▸ **How to complete this task**
Set the records down again exactly, apart from any pictures in them.

▸ **Data to use**

= Beginning of Section =

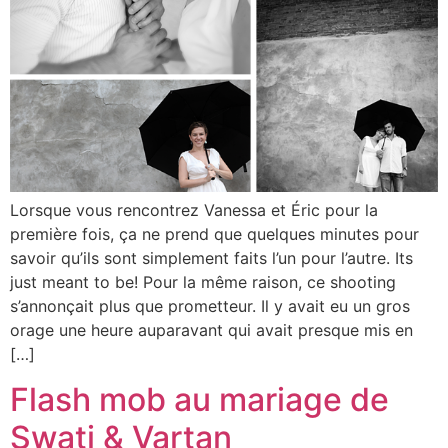
Lorsque vous rencontrez Vanessa et Éric pour la
première fois, ça ne prend que quelques minutes pour
savoir qu’ils sont simplement faits l’un pour l’autre. Its
just meant to be! Pour la même raison, ce shooting
s’annonçait plus que prometteur. Il y avait eu un gros
orage une heure auparavant qui avait presque mis en
[…]
Flash mob au mariage de
Swati & Vartan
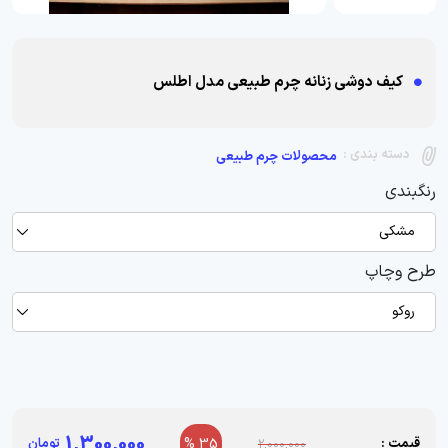
کیف دوشی زنانه چرم طبیعی مدل اطلس
دسته بندی :
محصولات چرم طبیعی
رنگبندی
مشکی
طرح وچاپ
روکو
1,300,000
قیمت :
35 %
تومان
2,000,000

= End of Section =

▸ **Answer space**
Lorsque vous rencontrez Vanessa et Éric pour la
première fois, ça ne prend que quelques minutes pour
savoir qu’ils sont simplement faits l’un pour l’autre. Its
just meant to be! Pour la même raison, ce shooting
s’annonçait plus que prometteur. Il y avait eu un gros
orage une heure auparavant qui avait presque mis en
[…]
Flash mob au mariage de
Swati & Vartan
کیف دوشی زنانه چرم طبیعی مدل اطلس
دسته بندی :
محصولات چرم طبیعی
رنگبندی
مشکی
طرح وچاپ
روکو
1,300,000
قیمت :
35 %
تومان
2,000,000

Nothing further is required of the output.